Originating with Alexander Hamilton, a Constitutional Convention delegate and author of “The Federalist,” today’s version of the central banking system was established 100 years ago by the Federal Reserve Act of Congress. It was uniquely designed as a blend of government appointees and member banks to stabilize our growing yet volatile economy.
Is The Fed owned by “private banks?” Is it a “private corporation?”
Profits are deposited in the U. S Treasury. Commercial banks do not exercise proprietary control.
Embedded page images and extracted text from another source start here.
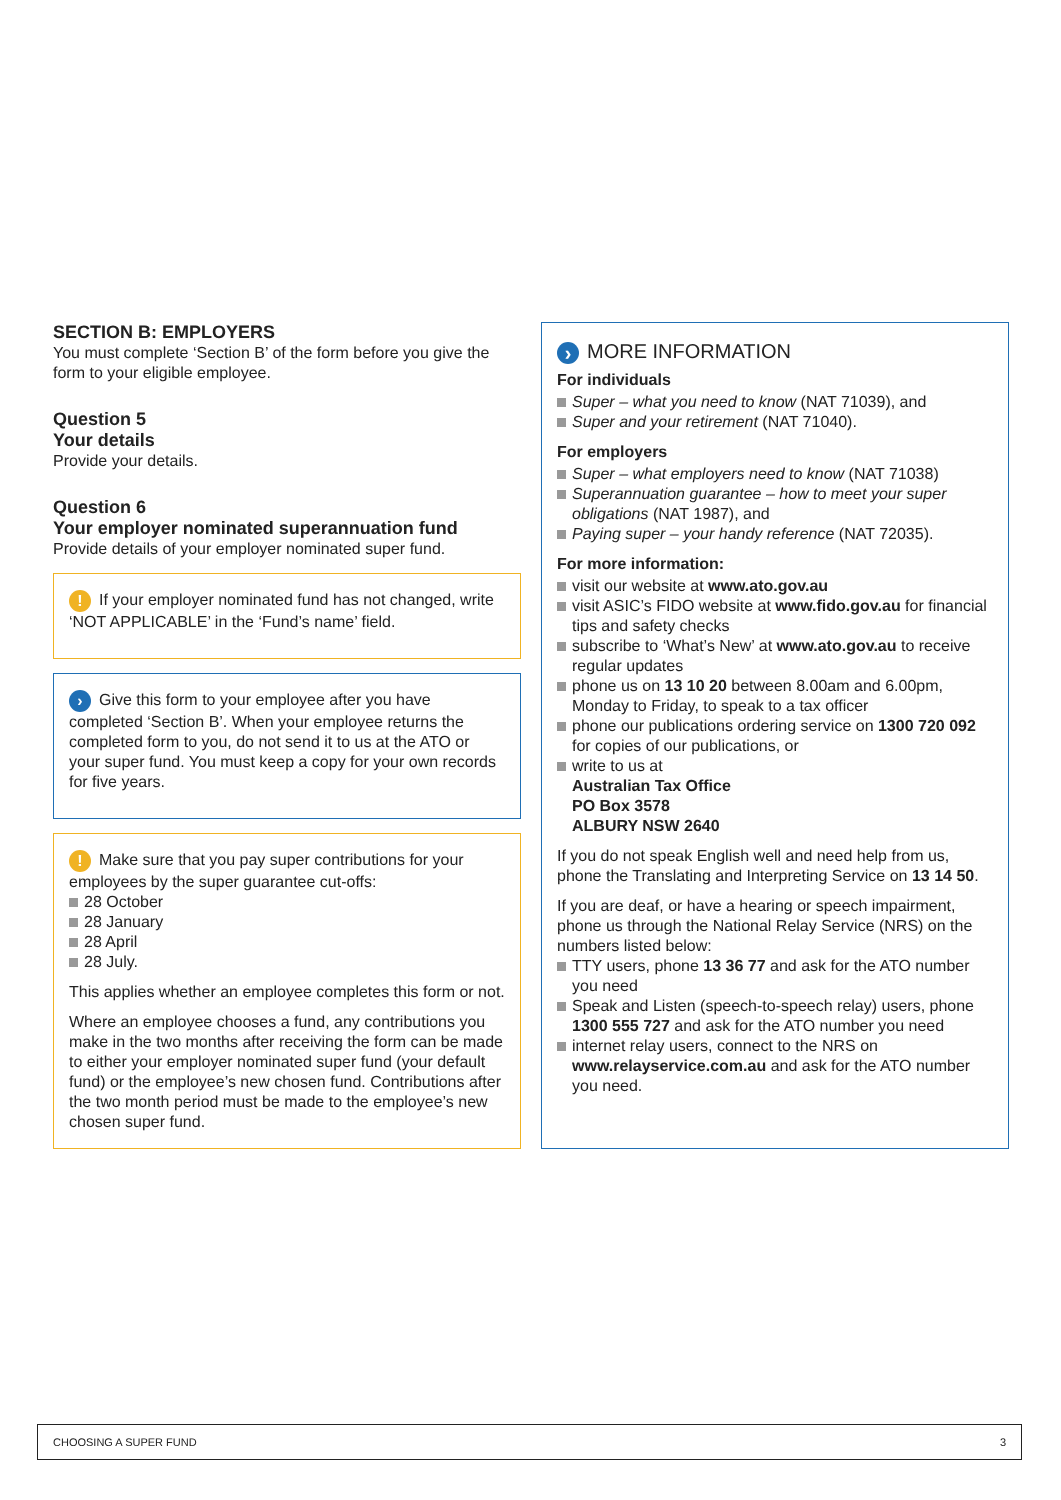SECTION B: EMPLOYERS
You must complete ‘Section B’ of the form before you give the form to your eligible employee.
Question 5
Your details
Provide your details.
Question 6
Your employer nominated superannuation fund
Provide details of your employer nominated super fund.
! If your employer nominated fund has not changed, write ‘NOT APPLICABLE’ in the ‘Fund’s name’ field.
› Give this form to your employee after you have completed ‘Section B’. When your employee returns the completed form to you, do not send it to us at the ATO or your super fund. You must keep a copy for your own records for five years.
! Make sure that you pay super contributions for your employees by the super guarantee cut-offs:
28 October
28 January
28 April
28 July.
This applies whether an employee completes this form or not.
Where an employee chooses a fund, any contributions you make in the two months after receiving the form can be made to either your employer nominated super fund (your default fund) or the employee’s new chosen fund. Contributions after the two month period must be made to the employee’s new chosen super fund.
› MORE INFORMATION
For individuals
Super – what you need to know (NAT 71039), and
Super and your retirement (NAT 71040).
For employers
Super – what employers need to know (NAT 71038)
Superannuation guarantee – how to meet your super obligations (NAT 1987), and
Paying super – your handy reference (NAT 72035).
For more information:
visit our website at www.ato.gov.au
visit ASIC’s FIDO website at www.fido.gov.au for financial tips and safety checks
subscribe to ‘What’s New’ at www.ato.gov.au to receive regular updates
phone us on 13 10 20 between 8.00am and 6.00pm, Monday to Friday, to speak to a tax officer
phone our publications ordering service on 1300 720 092 for copies of our publications, or
write to us at
Australian Tax Office
PO Box 3578
ALBURY NSW 2640
If you do not speak English well and need help from us, phone the Translating and Interpreting Service on 13 14 50.
If you are deaf, or have a hearing or speech impairment, phone us through the National Relay Service (NRS) on the numbers listed below:
TTY users, phone 13 36 77 and ask for the ATO number you need
Speak and Listen (speech-to-speech relay) users, phone 1300 555 727 and ask for the ATO number you need
internet relay users, connect to the NRS on www.relayservice.com.au and ask for the ATO number you need.
CHOOSING A SUPER FUND 3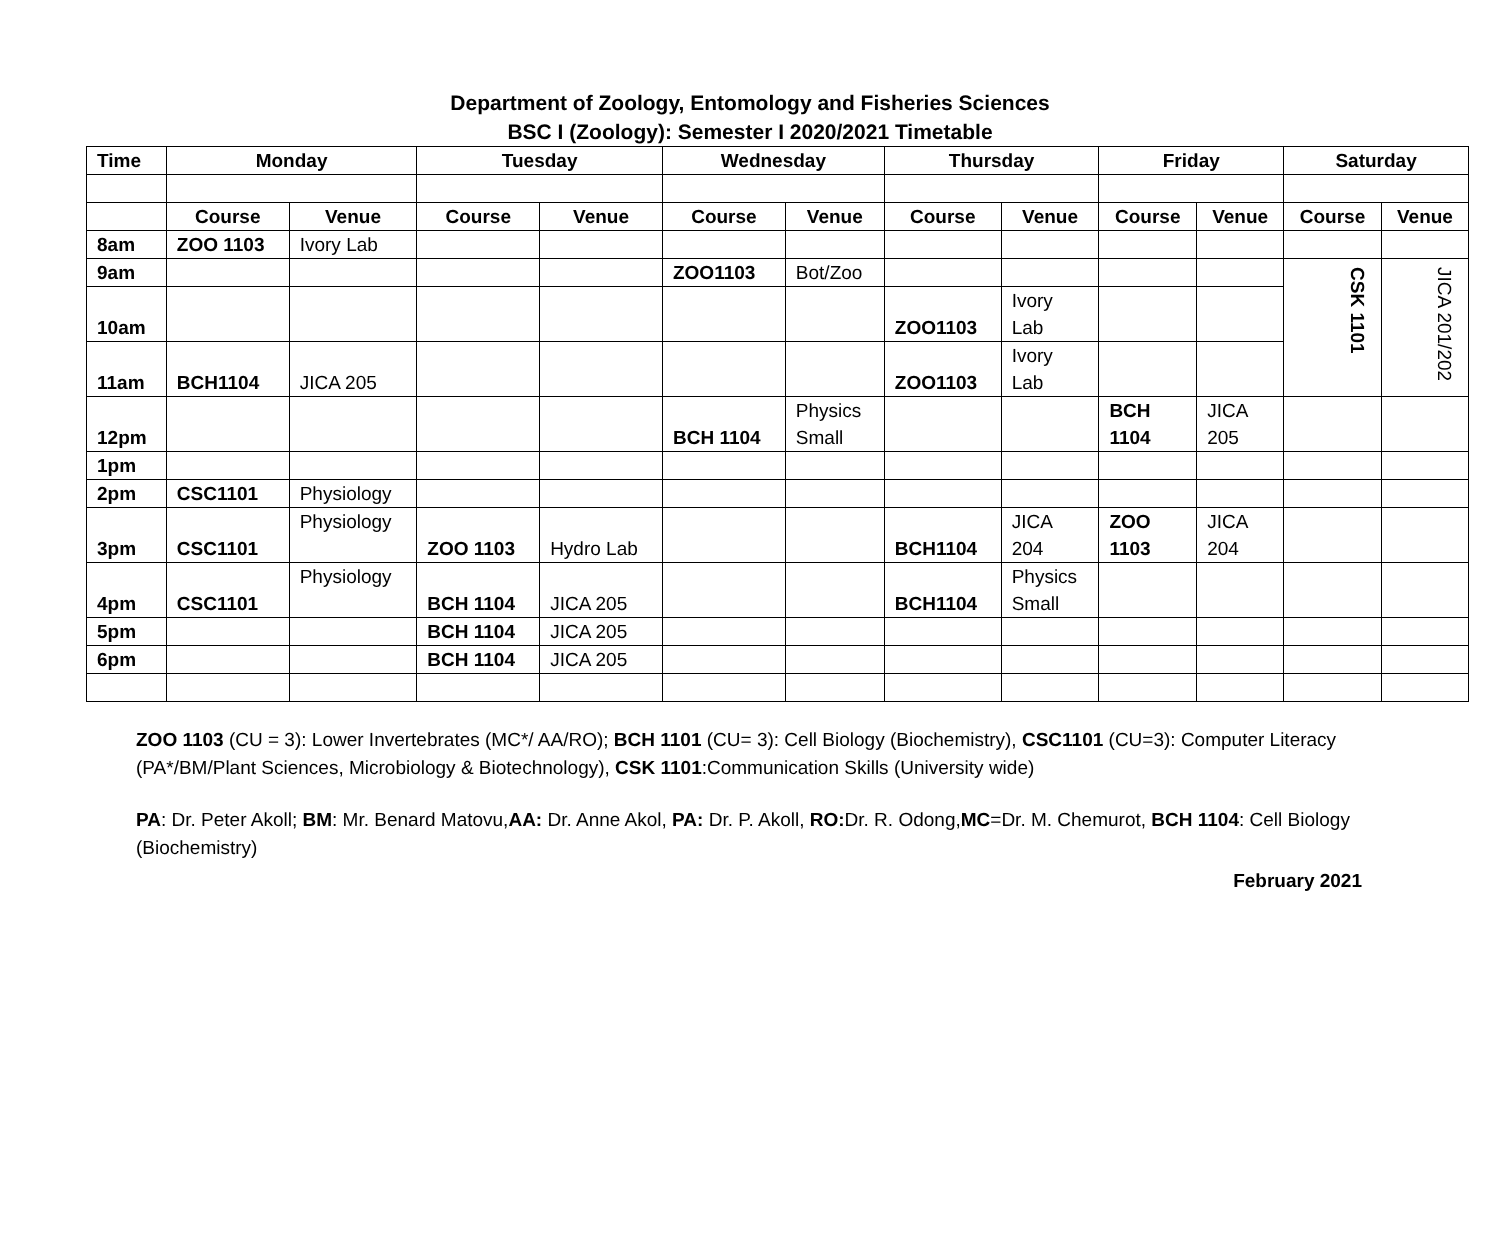Department of Zoology, Entomology and Fisheries Sciences
BSC I (Zoology): Semester I 2020/2021 Timetable
| Time | Monday | | Tuesday | | Wednesday | | Thursday | | Friday | | Saturday | |
| --- | --- | --- | --- | --- | --- | --- | --- | --- | --- | --- | --- | --- |
| | Course | Venue | Course | Venue | Course | Venue | Course | Venue | Course | Venue | Course | Venue |
| 8am | ZOO 1103 | Ivory Lab | | | | | | | | | | |
| 9am | | | | | ZOO1103 | Bot/Zoo | | | | | CSK 1101 | JICA 201/202 |
| 10am | | | | | | | ZOO1103 | Ivory Lab | | | | |
| 11am | BCH1104 | JICA 205 | | | | | ZOO1103 | Ivory Lab | | | | |
| 12pm | | | | | BCH 1104 | Physics Small | | | BCH 1104 | JICA 205 | | |
| 1pm | | | | | | | | | | | | |
| 2pm | CSC1101 | Physiology | | | | | | | | | | |
| 3pm | CSC1101 | Physiology | ZOO 1103 | Hydro Lab | | | BCH1104 | JICA 204 | ZOO 1103 | JICA 204 | | |
| 4pm | CSC1101 | Physiology | BCH 1104 | JICA 205 | | | BCH1104 | Physics Small | | | | |
| 5pm | | | BCH 1104 | JICA 205 | | | | | | | | |
| 6pm | | | BCH 1104 | JICA 205 | | | | | | | | |
ZOO 1103 (CU = 3): Lower Invertebrates (MC*/ AA/RO); BCH 1101 (CU= 3): Cell Biology (Biochemistry), CSC1101 (CU=3): Computer Literacy (PA*/BM/Plant Sciences, Microbiology & Biotechnology), CSK 1101:Communication Skills (University wide)
PA: Dr. Peter Akoll; BM: Mr. Benard Matovu,AA: Dr. Anne Akol, PA: Dr. P. Akoll, RO: Dr. R. Odong,MC=Dr. M. Chemurot, BCH 1104: Cell Biology (Biochemistry)
February 2021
The 12 Reserve Banks are private corporations owned by the member banks, but monetary policy is the responsibility of political appointees on the Board of Governors.
Fed Chairman Ben Bernanke served on President George W. Bush’s Council of Economic Advisors before being appointed by President Bush in 2006. Chairman Bernanke supports reducing budget deficit not “keeping us in debt.”
Does the Fed set “ridiculous interest rates?”
Those are set by your bank, which does keep its profit. The current rate at which your bank borrows money from the Fed is less than 1 percent and has been for several years.
How is the value of our money “set?”
Not solely by the Fed. Since Richard Nixon took us off the gold standard in 1971, value is determined by demand for the dollar in the international money market and supply of the dollar, which is stabilized by the Fed’s monetary policy.
Does the Fed print money?
Congress created the U.S. Mint in 1792 to coin money. Then, in 1914, the Federal Reserve note (dollar bill) was printed by the U.S. Bureau of Engraving and Printing. Money supply is controlled in two ways, by Congress through fiscal policy and by monetary policy.
To quote Alexander Hamilton from “The Federalist,” "the vigor of government is essential to the security of liberty."